Here’s one of the main charts from the article that dramatizes the point.

ad-spend

The basic idea here is that there are a lot of impressions available on Social Networks but not a lot of advertisers are there because the cost is so low.  They never explained why low prices lead to low usage but I can make a guess.

In fact, the same can be said for many other online categories as well.   Because the CPM is so low and the effort to place an ad on Google local or Facebook is so high, it’s hard for an advertising agency or a marketing/pr firm to make any money offering it as a service.  So, no one sells the idea into a client.

In the very old days traditional agencies made a lot of money marking up media by 17.65% because national, regional and local outlets protected agencies and the buy was always rather hefty.

Now a retailer can buy Google adwords himself online (albeit time consuming) and in a small to medium market may only be able to spend $1,000/month.  How can a professional marketing person squeeze into such a small window to provide the expertise needed to do online the right way?  They can’t.

The only way we think this will work is to create online tools that simplify the process based on working with brands where you already have online tools dealers use for their other advertising efforts.

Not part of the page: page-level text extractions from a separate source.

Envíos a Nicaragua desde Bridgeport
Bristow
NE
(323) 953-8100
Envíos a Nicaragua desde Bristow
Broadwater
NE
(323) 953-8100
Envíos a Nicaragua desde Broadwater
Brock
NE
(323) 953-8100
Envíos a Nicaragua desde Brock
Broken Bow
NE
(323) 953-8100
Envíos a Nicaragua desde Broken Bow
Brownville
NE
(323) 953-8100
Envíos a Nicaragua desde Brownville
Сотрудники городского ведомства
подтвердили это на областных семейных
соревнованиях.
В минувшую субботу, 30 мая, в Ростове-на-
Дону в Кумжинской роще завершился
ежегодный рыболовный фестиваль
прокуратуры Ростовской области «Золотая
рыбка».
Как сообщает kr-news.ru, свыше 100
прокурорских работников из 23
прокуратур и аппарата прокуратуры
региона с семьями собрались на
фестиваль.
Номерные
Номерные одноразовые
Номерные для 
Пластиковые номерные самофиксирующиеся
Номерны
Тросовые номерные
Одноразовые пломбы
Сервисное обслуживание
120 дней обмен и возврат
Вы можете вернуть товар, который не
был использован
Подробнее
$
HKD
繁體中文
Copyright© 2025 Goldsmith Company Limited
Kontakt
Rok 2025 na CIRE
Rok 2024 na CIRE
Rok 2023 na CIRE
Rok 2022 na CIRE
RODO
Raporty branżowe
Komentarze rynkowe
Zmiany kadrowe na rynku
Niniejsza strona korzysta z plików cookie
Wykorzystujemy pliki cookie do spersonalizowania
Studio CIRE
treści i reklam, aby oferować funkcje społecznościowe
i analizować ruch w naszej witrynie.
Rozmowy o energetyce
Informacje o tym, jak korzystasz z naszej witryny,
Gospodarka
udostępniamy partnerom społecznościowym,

For example, a dealer builds a newspaper ad online (with approved material) and then it’s easy for them to commit to an online spend with Google or Facebook around the same promotion.  When we create the ad we also create a landing page and now there is a cohesive local advertising program.

The real work is building the API to Google or whomever so we can streamline the process and reporting.  It’s being done and it means dealers now have better access to the best advertising buy of the century…online.